## Dataset items
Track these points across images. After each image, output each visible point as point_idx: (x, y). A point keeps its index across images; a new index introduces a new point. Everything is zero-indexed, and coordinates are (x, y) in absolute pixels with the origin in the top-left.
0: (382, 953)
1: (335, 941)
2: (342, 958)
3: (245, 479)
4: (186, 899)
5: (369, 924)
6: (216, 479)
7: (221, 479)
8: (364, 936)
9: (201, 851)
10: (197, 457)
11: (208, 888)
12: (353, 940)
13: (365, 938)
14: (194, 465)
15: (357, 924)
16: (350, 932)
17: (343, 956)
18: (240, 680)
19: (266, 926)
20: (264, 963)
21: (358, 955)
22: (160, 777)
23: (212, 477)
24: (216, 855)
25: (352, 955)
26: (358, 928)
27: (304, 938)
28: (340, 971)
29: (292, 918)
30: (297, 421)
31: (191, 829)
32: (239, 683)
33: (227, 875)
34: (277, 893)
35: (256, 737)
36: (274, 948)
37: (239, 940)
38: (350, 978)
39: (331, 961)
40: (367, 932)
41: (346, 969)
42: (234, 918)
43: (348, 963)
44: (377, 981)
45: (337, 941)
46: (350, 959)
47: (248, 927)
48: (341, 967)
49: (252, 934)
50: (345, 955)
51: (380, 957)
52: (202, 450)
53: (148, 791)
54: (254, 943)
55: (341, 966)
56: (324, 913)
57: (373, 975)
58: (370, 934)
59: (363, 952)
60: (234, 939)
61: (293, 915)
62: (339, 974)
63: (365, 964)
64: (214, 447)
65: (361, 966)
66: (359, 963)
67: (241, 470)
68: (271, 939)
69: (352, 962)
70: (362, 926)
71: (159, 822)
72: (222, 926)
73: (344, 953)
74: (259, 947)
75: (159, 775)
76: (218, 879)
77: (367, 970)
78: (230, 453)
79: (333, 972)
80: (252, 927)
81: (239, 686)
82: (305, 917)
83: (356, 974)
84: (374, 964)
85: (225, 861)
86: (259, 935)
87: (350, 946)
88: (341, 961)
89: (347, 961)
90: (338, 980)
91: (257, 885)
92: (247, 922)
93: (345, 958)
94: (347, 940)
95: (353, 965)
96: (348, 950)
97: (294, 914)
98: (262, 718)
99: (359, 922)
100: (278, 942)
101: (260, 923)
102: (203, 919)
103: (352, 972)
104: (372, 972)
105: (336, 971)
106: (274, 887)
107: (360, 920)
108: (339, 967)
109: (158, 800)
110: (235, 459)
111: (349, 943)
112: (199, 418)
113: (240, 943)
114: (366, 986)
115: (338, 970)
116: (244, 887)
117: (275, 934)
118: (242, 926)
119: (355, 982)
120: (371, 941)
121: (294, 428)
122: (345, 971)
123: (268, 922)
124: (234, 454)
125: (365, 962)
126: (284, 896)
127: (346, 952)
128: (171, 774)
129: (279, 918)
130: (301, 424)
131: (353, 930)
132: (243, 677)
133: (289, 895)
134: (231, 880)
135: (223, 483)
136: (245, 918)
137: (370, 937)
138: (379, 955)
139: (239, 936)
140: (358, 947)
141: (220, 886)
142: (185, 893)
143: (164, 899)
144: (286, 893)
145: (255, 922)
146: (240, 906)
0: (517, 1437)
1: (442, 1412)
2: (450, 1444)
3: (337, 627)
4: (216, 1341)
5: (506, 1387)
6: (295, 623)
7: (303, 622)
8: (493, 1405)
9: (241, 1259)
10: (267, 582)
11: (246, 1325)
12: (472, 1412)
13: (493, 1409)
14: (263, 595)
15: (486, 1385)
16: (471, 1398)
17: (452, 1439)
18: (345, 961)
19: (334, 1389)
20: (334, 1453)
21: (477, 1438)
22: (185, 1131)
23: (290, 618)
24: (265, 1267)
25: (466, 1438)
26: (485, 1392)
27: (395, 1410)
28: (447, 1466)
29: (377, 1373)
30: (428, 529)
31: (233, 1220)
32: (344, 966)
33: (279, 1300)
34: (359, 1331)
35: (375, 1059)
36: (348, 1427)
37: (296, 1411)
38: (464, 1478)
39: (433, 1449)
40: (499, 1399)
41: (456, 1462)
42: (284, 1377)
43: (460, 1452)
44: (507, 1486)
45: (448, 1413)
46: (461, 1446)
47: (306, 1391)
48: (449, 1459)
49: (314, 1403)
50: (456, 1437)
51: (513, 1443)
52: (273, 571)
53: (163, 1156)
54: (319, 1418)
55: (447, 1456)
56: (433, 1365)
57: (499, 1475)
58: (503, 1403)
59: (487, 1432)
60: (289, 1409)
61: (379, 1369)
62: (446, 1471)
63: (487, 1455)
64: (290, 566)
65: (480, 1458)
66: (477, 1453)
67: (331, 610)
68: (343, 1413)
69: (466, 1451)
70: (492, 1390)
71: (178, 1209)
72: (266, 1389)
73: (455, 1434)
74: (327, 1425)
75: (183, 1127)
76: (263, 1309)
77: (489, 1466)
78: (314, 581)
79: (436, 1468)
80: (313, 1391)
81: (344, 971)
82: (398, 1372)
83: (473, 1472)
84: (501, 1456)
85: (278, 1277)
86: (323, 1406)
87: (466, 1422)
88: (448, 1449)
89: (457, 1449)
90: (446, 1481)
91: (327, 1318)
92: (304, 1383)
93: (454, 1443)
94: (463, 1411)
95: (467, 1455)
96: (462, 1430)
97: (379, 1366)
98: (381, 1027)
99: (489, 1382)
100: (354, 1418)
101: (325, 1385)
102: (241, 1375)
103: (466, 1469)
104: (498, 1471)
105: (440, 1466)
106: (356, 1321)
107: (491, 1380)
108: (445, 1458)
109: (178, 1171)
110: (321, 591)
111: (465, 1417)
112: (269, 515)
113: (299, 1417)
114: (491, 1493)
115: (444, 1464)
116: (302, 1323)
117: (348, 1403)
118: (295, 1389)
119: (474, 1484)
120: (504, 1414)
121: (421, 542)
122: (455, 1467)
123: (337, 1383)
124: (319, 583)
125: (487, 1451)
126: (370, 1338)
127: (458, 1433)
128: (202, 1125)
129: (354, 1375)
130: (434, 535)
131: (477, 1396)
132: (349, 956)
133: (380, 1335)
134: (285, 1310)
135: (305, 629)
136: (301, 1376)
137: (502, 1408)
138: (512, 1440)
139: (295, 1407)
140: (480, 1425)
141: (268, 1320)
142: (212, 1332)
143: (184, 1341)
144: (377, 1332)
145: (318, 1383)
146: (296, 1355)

## Problem to solve
Could you render the lines from the first one up to and including the line with "114: (366, 986)" as a JSON list of strings, one string per line, leaving out any blank lines?

## Answer to the exercise
[
  "Track these points across images. After each image, output each visible point as point_idx: (x, y). A point keeps its index across images; a new index introduces a new point. Everything is zero-indexed, and coordinates are (x, y) in absolute pixels with the origin in the top-left.",
  "0: (382, 953)",
  "1: (335, 941)",
  "2: (342, 958)",
  "3: (245, 479)",
  "4: (186, 899)",
  "5: (369, 924)",
  "6: (216, 479)",
  "7: (221, 479)",
  "8: (364, 936)",
  "9: (201, 851)",
  "10: (197, 457)",
  "11: (208, 888)",
  "12: (353, 940)",
  "13: (365, 938)",
  "14: (194, 465)",
  "15: (357, 924)",
  "16: (350, 932)",
  "17: (343, 956)",
  "18: (240, 680)",
  "19: (266, 926)",
  "20: (264, 963)",
  "21: (358, 955)",
  "22: (160, 777)",
  "23: (212, 477)",
  "24: (216, 855)",
  "25: (352, 955)",
  "26: (358, 928)",
  "27: (304, 938)",
  "28: (340, 971)",
  "29: (292, 918)",
  "30: (297, 421)",
  "31: (191, 829)",
  "32: (239, 683)",
  "33: (227, 875)",
  "34: (277, 893)",
  "35: (256, 737)",
  "36: (274, 948)",
  "37: (239, 940)",
  "38: (350, 978)",
  "39: (331, 961)",
  "40: (367, 932)",
  "41: (346, 969)",
  "42: (234, 918)",
  "43: (348, 963)",
  "44: (377, 981)",
  "45: (337, 941)",
  "46: (350, 959)",
  "47: (248, 927)",
  "48: (341, 967)",
  "49: (252, 934)",
  "50: (345, 955)",
  "51: (380, 957)",
  "52: (202, 450)",
  "53: (148, 791)",
  "54: (254, 943)",
  "55: (341, 966)",
  "56: (324, 913)",
  "57: (373, 975)",
  "58: (370, 934)",
  "59: (363, 952)",
  "60: (234, 939)",
  "61: (293, 915)",
  "62: (339, 974)",
  "63: (365, 964)",
  "64: (214, 447)",
  "65: (361, 966)",
  "66: (359, 963)",
  "67: (241, 470)",
  "68: (271, 939)",
  "69: (352, 962)",
  "70: (362, 926)",
  "71: (159, 822)",
  "72: (222, 926)",
  "73: (344, 953)",
  "74: (259, 947)",
  "75: (159, 775)",
  "76: (218, 879)",
  "77: (367, 970)",
  "78: (230, 453)",
  "79: (333, 972)",
  "80: (252, 927)",
  "81: (239, 686)",
  "82: (305, 917)",
  "83: (356, 974)",
  "84: (374, 964)",
  "85: (225, 861)",
  "86: (259, 935)",
  "87: (350, 946)",
  "88: (341, 961)",
  "89: (347, 961)",
  "90: (338, 980)",
  "91: (257, 885)",
  "92: (247, 922)",
  "93: (345, 958)",
  "94: (347, 940)",
  "95: (353, 965)",
  "96: (348, 950)",
  "97: (294, 914)",
  "98: (262, 718)",
  "99: (359, 922)",
  "100: (278, 942)",
  "101: (260, 923)",
  "102: (203, 919)",
  "103: (352, 972)",
  "104: (372, 972)",
  "105: (336, 971)",
  "106: (274, 887)",
  "107: (360, 920)",
  "108: (339, 967)",
  "109: (158, 800)",
  "110: (235, 459)",
  "111: (349, 943)",
  "112: (199, 418)",
  "113: (240, 943)",
  "114: (366, 986)"
]